WHAT THIS TASK INVOLVES >> Write out every line exactly, from the first line of the records below through the line that contains "do that on.".

• • •

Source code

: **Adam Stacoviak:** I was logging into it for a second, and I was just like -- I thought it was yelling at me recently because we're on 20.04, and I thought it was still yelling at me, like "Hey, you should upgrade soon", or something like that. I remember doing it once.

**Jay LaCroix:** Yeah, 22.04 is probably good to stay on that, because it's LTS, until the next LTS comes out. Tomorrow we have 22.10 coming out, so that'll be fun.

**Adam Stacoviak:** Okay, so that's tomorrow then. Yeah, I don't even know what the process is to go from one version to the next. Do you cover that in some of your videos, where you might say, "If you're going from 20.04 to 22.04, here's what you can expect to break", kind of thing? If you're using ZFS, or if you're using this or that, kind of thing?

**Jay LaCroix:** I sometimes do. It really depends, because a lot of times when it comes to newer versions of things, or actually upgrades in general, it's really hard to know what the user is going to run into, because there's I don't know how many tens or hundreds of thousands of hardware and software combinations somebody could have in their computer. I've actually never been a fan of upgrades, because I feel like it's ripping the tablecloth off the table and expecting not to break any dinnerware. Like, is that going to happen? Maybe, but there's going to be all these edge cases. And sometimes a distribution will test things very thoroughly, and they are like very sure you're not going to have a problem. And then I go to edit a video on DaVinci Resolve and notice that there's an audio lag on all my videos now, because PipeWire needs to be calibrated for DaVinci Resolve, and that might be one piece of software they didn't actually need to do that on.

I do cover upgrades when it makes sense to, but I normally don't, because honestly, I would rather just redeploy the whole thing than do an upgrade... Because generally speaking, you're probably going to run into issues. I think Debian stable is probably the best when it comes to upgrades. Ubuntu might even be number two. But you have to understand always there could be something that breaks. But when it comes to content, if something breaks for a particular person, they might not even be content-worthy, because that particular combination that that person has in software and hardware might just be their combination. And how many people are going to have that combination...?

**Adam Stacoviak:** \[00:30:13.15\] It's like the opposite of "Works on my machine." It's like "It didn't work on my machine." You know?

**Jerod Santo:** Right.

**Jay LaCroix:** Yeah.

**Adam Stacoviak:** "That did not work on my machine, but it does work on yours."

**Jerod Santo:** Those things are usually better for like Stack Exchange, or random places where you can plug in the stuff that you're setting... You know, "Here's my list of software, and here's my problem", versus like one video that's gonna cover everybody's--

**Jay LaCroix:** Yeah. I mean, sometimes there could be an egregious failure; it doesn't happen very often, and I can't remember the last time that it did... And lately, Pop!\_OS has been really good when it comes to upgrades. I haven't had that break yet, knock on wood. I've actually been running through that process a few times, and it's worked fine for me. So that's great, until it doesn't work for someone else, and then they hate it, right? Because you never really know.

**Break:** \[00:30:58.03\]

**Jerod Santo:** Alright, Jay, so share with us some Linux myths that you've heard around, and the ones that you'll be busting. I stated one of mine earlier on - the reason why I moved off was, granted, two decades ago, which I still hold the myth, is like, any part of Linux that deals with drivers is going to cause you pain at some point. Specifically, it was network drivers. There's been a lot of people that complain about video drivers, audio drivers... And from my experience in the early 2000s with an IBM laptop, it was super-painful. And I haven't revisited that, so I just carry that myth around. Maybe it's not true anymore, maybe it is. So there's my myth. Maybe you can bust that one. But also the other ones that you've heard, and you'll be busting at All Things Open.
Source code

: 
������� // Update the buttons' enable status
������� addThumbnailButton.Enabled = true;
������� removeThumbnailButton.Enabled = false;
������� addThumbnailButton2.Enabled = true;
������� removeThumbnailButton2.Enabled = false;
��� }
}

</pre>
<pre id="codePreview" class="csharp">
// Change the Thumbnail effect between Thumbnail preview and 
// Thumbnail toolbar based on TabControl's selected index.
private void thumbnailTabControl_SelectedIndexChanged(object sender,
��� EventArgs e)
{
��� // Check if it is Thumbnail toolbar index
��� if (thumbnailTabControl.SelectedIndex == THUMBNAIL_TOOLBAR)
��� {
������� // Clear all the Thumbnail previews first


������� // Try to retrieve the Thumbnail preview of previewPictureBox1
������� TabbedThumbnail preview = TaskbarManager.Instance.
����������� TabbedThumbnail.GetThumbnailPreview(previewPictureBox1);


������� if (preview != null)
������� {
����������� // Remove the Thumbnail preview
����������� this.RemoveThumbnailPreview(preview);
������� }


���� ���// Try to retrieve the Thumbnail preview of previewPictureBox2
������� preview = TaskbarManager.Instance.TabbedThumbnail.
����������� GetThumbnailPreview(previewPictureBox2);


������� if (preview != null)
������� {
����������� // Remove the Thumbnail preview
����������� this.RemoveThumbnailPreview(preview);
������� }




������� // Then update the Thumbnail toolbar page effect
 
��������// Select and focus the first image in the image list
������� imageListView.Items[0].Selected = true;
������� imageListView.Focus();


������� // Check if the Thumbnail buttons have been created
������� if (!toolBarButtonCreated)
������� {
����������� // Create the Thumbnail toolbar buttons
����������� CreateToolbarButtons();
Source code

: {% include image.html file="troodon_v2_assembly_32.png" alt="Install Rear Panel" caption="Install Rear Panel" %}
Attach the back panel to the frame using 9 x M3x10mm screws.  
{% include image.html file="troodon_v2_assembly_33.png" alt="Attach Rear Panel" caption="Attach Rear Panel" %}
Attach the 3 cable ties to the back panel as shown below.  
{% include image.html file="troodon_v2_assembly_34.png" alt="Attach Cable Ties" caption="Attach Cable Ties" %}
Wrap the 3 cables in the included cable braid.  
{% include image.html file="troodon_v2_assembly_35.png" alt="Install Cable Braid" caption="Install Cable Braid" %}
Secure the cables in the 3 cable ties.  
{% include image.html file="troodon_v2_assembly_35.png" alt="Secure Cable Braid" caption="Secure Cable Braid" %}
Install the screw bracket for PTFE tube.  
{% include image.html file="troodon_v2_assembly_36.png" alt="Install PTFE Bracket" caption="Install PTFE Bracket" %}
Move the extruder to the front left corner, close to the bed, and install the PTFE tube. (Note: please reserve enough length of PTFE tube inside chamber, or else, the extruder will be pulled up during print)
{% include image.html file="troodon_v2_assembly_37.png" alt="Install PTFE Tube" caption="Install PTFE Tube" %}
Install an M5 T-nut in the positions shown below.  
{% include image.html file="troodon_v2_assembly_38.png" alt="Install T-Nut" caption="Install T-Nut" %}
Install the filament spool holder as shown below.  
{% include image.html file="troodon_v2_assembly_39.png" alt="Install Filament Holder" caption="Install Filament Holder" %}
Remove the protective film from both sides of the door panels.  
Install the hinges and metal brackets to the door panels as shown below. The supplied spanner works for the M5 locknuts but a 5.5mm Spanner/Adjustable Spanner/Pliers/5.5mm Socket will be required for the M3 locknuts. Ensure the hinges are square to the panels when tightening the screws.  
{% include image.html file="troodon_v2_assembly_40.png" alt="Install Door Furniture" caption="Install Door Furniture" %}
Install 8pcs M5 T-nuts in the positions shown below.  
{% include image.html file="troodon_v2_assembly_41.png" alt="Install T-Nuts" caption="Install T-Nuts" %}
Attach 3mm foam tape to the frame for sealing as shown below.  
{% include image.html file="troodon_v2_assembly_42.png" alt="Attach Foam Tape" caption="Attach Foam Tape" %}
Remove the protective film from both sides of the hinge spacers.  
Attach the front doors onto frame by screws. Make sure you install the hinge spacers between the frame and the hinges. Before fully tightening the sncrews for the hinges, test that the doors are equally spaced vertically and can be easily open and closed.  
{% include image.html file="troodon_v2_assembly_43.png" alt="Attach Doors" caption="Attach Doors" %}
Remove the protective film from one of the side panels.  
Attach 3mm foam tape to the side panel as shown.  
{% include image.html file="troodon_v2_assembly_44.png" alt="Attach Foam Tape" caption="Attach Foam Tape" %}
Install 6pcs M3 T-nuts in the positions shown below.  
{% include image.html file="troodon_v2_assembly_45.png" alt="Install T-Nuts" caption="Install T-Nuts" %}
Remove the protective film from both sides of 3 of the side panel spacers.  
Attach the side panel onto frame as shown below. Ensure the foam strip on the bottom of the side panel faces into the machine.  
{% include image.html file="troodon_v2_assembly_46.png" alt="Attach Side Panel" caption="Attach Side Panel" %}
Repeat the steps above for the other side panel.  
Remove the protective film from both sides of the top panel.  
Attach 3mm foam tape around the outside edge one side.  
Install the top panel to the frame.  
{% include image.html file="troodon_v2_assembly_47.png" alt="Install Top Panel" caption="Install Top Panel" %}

• • •

TASK RESULT >>
Source code

: **Adam Stacoviak:** I was logging into it for a second, and I was just like -- I thought it was yelling at me recently because we're on 20.04, and I thought it was still yelling at me, like "Hey, you should upgrade soon", or something like that. I remember doing it once.

**Jay LaCroix:** Yeah, 22.04 is probably good to stay on that, because it's LTS, until the next LTS comes out. Tomorrow we have 22.10 coming out, so that'll be fun.

**Adam Stacoviak:** Okay, so that's tomorrow then. Yeah, I don't even know what the process is to go from one version to the next. Do you cover that in some of your videos, where you might say, "If you're going from 20.04 to 22.04, here's what you can expect to break", kind of thing? If you're using ZFS, or if you're using this or that, kind of thing?

**Jay LaCroix:** I sometimes do. It really depends, because a lot of times when it comes to newer versions of things, or actually upgrades in general, it's really hard to know what the user is going to run into, because there's I don't know how many tens or hundreds of thousands of hardware and software combinations somebody could have in their computer. I've actually never been a fan of upgrades, because I feel like it's ripping the tablecloth off the table and expecting not to break any dinnerware. Like, is that going to happen? Maybe, but there's going to be all these edge cases. And sometimes a distribution will test things very thoroughly, and they are like very sure you're not going to have a problem. And then I go to edit a video on DaVinci Resolve and notice that there's an audio lag on all my videos now, because PipeWire needs to be calibrated for DaVinci Resolve, and that might be one piece of software they didn't actually need to do that on.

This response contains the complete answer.